In contrast to the employment report jobless claims data paints a contradictory picture. New jobless claims have remained persistently high, along with increasing continuing claims and those reporting permanent job losses have also jumped higher. This will create a longer lasting drag on activity and plateau the recovery even as the economy reopens. Florida and Texas, two populous states where the virus case count has been accelerating rapidly, also reporting increases in continuing claims, highlighting the drag that comes with the easing of restrictions too early as the virus takes off again.
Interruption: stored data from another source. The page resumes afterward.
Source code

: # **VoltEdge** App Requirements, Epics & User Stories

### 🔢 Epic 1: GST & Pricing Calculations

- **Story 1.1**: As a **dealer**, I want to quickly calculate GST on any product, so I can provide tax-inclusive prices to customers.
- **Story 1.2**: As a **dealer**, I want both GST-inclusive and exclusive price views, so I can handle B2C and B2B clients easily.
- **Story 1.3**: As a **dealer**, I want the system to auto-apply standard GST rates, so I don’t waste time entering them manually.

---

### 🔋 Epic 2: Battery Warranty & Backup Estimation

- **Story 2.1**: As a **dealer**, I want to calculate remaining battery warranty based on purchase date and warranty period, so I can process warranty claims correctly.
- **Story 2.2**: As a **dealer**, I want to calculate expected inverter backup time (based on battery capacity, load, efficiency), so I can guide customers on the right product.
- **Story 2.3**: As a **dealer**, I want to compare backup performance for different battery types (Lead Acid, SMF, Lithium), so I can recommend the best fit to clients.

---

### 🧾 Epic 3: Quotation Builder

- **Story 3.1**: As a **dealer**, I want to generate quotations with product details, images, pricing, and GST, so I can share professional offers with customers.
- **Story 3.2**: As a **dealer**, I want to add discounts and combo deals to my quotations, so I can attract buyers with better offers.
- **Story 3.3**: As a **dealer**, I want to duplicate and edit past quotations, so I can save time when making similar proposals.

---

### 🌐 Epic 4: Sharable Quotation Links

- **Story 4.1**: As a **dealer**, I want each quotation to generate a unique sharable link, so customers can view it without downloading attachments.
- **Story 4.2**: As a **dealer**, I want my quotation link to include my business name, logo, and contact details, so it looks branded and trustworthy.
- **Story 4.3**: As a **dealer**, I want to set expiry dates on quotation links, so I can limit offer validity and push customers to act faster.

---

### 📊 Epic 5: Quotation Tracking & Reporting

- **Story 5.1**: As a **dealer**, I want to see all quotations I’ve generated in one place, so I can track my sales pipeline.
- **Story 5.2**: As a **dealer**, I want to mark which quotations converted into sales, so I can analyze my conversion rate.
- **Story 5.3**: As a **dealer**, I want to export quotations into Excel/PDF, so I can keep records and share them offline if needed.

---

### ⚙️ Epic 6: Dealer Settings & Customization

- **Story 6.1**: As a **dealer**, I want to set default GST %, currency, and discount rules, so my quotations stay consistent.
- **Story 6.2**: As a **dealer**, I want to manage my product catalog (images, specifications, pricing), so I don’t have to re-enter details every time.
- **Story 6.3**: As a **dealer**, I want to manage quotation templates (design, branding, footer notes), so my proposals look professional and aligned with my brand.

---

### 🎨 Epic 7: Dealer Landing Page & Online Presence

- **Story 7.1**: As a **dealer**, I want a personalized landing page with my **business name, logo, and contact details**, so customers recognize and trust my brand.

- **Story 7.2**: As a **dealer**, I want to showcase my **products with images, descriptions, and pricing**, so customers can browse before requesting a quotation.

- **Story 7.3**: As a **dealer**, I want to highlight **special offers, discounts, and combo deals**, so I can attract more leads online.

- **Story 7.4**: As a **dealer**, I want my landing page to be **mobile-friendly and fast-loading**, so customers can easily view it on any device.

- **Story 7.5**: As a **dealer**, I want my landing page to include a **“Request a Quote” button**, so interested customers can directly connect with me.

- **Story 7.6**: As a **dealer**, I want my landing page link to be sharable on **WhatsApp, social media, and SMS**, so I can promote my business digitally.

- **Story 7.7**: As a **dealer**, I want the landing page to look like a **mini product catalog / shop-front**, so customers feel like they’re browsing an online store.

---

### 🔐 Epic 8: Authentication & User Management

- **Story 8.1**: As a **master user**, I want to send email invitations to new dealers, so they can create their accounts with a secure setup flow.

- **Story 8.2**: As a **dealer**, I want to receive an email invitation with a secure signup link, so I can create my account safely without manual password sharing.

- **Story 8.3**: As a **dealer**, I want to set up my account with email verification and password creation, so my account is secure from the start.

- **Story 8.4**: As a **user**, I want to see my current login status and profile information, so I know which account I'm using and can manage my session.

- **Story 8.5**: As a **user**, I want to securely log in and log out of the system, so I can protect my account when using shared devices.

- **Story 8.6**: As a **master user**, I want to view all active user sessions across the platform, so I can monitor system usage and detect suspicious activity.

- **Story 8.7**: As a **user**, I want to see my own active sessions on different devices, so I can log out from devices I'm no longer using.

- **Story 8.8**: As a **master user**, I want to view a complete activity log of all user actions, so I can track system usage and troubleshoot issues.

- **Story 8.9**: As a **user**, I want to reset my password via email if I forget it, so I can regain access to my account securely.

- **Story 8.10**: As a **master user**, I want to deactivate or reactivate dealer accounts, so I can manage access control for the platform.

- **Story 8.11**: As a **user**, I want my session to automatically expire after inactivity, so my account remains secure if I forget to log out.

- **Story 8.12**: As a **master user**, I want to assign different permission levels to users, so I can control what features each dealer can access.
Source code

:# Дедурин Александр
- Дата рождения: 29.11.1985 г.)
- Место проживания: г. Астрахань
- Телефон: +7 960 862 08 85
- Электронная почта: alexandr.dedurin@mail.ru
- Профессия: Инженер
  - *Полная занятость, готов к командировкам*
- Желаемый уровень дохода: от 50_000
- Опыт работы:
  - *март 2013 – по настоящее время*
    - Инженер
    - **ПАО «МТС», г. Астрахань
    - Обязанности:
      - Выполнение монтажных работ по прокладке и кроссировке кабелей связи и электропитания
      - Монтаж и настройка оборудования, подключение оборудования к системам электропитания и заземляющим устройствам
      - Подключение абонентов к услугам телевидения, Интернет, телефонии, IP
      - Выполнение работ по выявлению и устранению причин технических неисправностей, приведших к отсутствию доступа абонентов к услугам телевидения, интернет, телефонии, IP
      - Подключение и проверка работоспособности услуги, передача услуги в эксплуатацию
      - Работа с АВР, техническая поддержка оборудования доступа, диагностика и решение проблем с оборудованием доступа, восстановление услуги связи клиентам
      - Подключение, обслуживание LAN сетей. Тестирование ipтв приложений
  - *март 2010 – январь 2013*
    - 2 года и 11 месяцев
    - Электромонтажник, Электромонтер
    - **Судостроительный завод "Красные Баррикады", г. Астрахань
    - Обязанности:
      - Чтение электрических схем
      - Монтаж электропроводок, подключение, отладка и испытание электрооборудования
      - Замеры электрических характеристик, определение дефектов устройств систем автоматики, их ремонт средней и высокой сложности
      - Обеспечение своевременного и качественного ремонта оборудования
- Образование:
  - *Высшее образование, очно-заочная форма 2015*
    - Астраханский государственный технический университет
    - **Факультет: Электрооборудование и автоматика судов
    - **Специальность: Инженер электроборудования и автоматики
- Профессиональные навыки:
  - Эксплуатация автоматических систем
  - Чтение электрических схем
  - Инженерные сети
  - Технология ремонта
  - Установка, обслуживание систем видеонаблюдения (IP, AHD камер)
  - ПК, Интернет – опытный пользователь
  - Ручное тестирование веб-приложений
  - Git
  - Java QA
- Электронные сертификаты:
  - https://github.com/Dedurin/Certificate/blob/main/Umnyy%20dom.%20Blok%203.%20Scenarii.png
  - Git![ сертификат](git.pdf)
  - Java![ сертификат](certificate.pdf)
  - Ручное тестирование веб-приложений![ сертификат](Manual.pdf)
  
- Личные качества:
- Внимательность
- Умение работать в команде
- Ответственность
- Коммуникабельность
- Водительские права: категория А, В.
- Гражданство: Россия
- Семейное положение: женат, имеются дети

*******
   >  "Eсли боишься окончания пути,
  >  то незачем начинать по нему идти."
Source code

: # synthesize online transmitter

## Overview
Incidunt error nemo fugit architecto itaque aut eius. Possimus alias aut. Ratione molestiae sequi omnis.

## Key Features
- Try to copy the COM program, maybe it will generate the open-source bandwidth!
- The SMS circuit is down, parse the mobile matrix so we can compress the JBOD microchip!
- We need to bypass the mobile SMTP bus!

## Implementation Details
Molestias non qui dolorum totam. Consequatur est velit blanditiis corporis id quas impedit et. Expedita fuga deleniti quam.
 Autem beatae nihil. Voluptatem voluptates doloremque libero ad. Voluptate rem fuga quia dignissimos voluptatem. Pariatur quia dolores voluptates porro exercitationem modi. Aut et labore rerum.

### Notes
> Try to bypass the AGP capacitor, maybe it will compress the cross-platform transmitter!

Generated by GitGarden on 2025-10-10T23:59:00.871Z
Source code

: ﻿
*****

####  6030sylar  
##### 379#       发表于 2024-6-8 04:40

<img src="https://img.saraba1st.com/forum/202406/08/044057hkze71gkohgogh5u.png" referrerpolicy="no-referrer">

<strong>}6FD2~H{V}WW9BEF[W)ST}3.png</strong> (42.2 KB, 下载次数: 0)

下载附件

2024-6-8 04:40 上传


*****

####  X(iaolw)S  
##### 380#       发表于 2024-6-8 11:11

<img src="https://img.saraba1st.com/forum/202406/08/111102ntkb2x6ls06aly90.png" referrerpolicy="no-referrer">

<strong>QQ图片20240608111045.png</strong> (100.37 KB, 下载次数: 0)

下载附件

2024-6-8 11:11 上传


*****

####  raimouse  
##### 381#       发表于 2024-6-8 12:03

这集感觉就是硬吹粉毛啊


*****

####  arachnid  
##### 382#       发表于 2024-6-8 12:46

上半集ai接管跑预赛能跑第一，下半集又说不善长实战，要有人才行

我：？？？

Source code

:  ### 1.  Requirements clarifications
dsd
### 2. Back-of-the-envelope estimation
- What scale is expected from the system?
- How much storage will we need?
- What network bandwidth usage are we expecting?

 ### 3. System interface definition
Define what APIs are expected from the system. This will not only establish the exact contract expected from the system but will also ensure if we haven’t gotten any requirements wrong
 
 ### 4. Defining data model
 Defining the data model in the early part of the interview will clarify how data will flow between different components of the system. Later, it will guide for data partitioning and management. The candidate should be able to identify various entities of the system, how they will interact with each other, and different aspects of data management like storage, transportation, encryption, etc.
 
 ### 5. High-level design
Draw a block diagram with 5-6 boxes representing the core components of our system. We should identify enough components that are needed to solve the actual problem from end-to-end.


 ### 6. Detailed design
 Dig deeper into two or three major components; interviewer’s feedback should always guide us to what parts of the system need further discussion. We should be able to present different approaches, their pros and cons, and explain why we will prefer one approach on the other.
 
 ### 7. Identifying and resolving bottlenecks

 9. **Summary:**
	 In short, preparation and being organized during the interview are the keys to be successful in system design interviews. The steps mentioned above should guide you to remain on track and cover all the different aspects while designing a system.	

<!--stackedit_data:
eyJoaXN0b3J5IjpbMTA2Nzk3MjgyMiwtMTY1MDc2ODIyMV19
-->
These underlying trends outlined above are similar to that illustrated by PMIs. There is an initial bounce back in activity as economies reopen, but this expansion comes from a very depressed level. A small proportion of jobs have recovered from a staggering number that have been lost. This is consistent with lockdowns being lifted but my no means indicates a return to prior levels of activity. PMIs shooting up towards 60 would be more in keeping with the narrative of a V-shaped recovery. But this is not the case, most remain around 50 or even below 50 signalling a stabilisation in the collapse in activity or a continued contraction in activity, but at a slower pace. The V-shaped recovery is a myth!
As these trends were digested, along with news of the continued virus spread as California and Arizona both reported their largest increase in daily cases yet, gold reversed early losses and climbed back later in session as traders dug below the headline jobs beat.